With respect to the other conditions of the program — the cell temperature, the lack of toiletries and lotion, and back pain — there is no evidence that defendants were deliberately indifferent to such conditions. Williams complains that the temperatures in the dorms were "freezing," but the only evidence of defendants' knowledge of that problem is the evidence that officials received two complaints about the heat. On those occasions, an engineer checked the heating system, tested and restarted it, and found it to be working. There is no evidence that defendants knew about the inadequate temperatures on other occasions but failed to take reasonable steps to abate them. Williams complains that he did not have enough toilet paper, soap, or toothpaste during the lock-down, but there is no evidence that the shortage was sufficiently severe to implicate the Eighth Amendment or that defendants had any knowledge of it. Williams also complains that he did not have enough lotion to prevent his skin from cracking, but the evidence is uncontradicted that when Williams alerted officials to this problem in two health care requests, he received medicinal cream that successfully addressed his symptoms. Williams also complains that the lack of outdoor exercise exacerbated his back pain, but he was allowed to stretch and exercise indoors and received ibuprofen. In any event, there is no evidence that Williams had a medical condition that necessitated outdoor exercise, much less that defendants knew about and disregarded it. Lastly, Williams's complaint that he did not have access to Narcotics Anonymous does not suggest a constitutional violation because there is no constitutional right to such rehabilitative programs. See Rizzo v. Dawson, 778 F.2d 527, 531 (9th Cir. 1985).
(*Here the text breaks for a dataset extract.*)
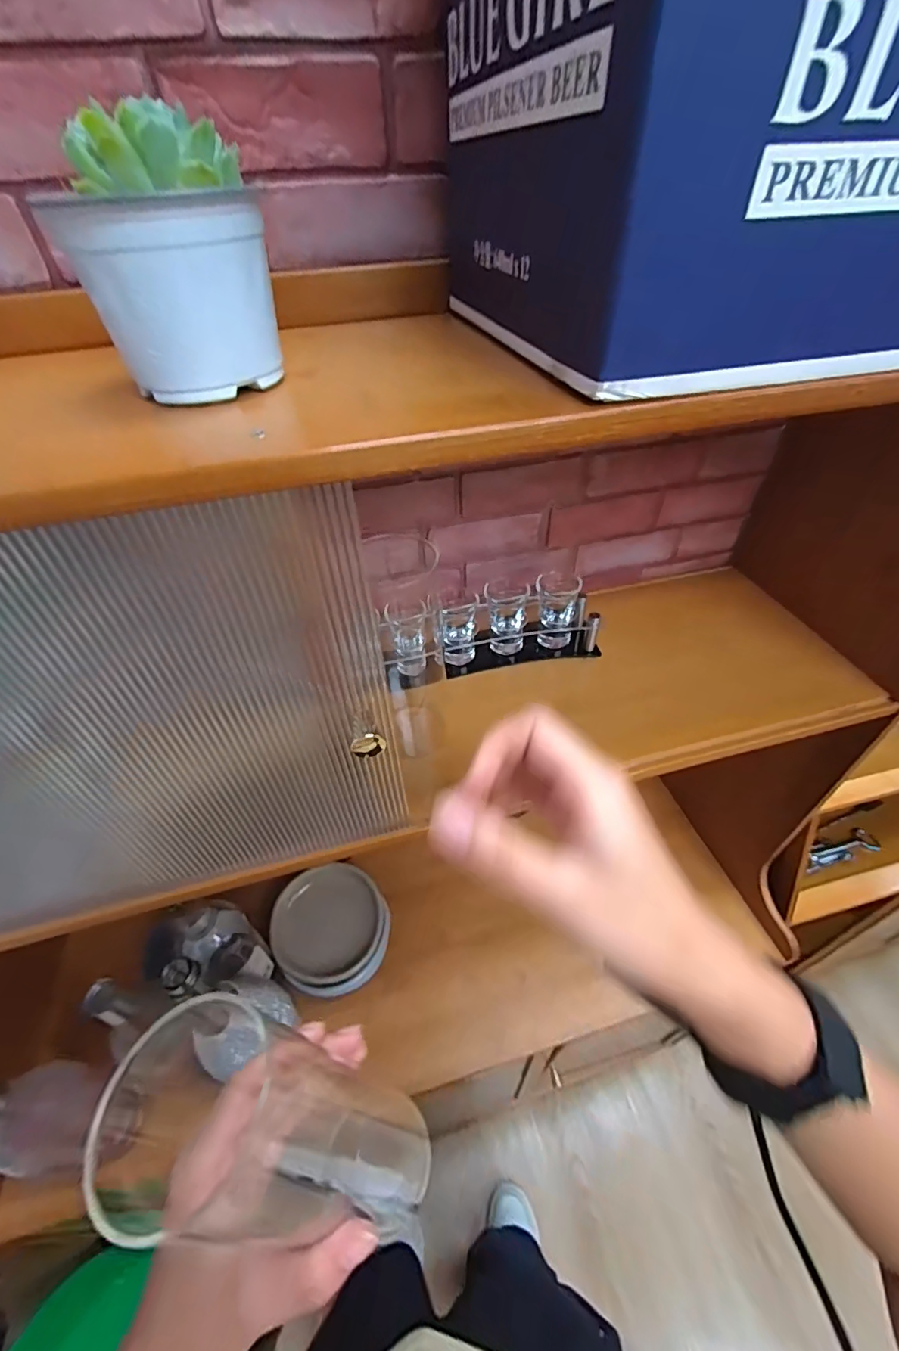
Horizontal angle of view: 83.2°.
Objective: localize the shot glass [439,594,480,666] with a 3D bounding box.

There are no triable issues of fact that, if resolved in Williams's favor, would establish a violation of his First or Eighth Amendment rights, even when considering the evidence in a light most favorable to him. Defendants' make additional arguments for summary judgment, but because of this conclusion, such arguments need not be reached.
CONCLUSION
For the reasons set out above, defendants' motion for summary judgment is GRANTED. The Clerk shall enter judgment and close the file.
IT IS SO ORDERED. Dated: February 4, 2021.